The slabs within the main structure are of composite steel/concrete with the balconies themselves manufactured from white-faced precast concrete.
These balcony slabs are produced in two sections, the first being at the same level as that of the internal slab with a second three-step terraced outer section completing the balcony.
These outer sections are lifted into position with the safety barriers already fitted to try and cut back on some of the amount of working at height required across the project.
At ground floor level the sections of terrace that will enable race-goers to view the finishing line from the front of the stand are being installed.
The terraces will be open to the public during this year’s festival, as will temporary bars and toilets in the lower two levels.
These will be the only sections of the new grandstand available to the public, albeit temporarily, until its completion in time for the 2016 Cheltenham Festival.
With more than £250m expected to be gambled at this year’s meeting, there will be plenty looking for a safe tip. Put your money on the Kier team finishing on time.
With so much work to be carried out around race meetings the project team had little choice but to divide the job into two main phases.
The first concentrated on the public realm work around the parade ring, with a redesign of the horses walkway from parade ring to course and the construction of a new pedestrian bridge over that walkway.
But the majority of the large-scale construction in this first phase has been across at the former Tote Plaza and the Paddock Terrace.

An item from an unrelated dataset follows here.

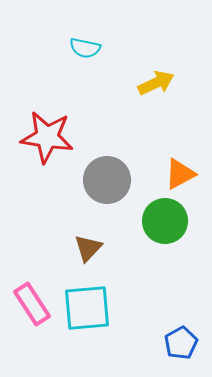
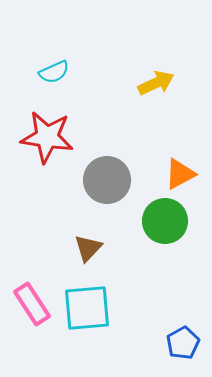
cyan semicircle: moved 31 px left, 24 px down; rotated 36 degrees counterclockwise
blue pentagon: moved 2 px right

Formerly a rather dingy entrance to a packed outside betting ring and covered bar area, the plaza and bar have been transformed.
The existing plaza has been extended with a 400 mm-thick cast in-situ reinforced concrete slab providing an extension to the outside betting rink and a more suitable setting for the bronze sculpture of Arkle, one of racing’s greatest ever horses.
Reinforced with 25 mm-diameter steel at 100 mm centres both ways and supported on 600 mm-diameter circular section columns on a 4 m span, the slab provides an outside area for the ‘See You Then’ bar and a larger covered area for the new ‘Quevega’ bar beneath.
To accommodate this work the team needed to excavate around 6,000 cu m from the old Paddock Terrace.
“All of that was reused on the site. It has gone into some of the landscaping work around the project,” Kier senior project manager Paul Fowles explains.
It is from here that work on the new crescent walkway will begin, immediately after the festival circus has left town.
“We have six months after the festival before the next race meeting in October. That allows us to get on with what we have left. The piles are already installed, we just need to open them back out and launch the steel frame for the walkway from them,” he says.
The weighing room
One of the most important aspects of any race meeting is the weighing room.
This is where jockeys and saddles are ‘weighed out’ to make sure they meet set limits for set horses and ‘weighed in’ at the completion of a race to make sure they’re still the same.
Once the clerk of the course has called ‘Weighed in’, it means those weights have been verified and the bookmakers must pay out to grateful punters.
The Kier team has had the task of completely refurbishing the weighing room, jockey’s changing rooms and clerk of the course office. At Cheltenham, this has thrown up some obstacles that might not happen elsewhere.
Winning jockeys have the tradition of signing their names on the walls or timber changing rails that surround their allocated pegs in the changing rooms.
Over the years there are some very famous names in the graffiti and the Kier team has had to preserve them, in some cases by cutting out the plaster around the name and protecting it while the rest of the wall has been replastered and decorated.
“They were all meticulously photographed before we carried out any work and protected during the refurbishment. It looks fantastic now,” Mr Fowles says.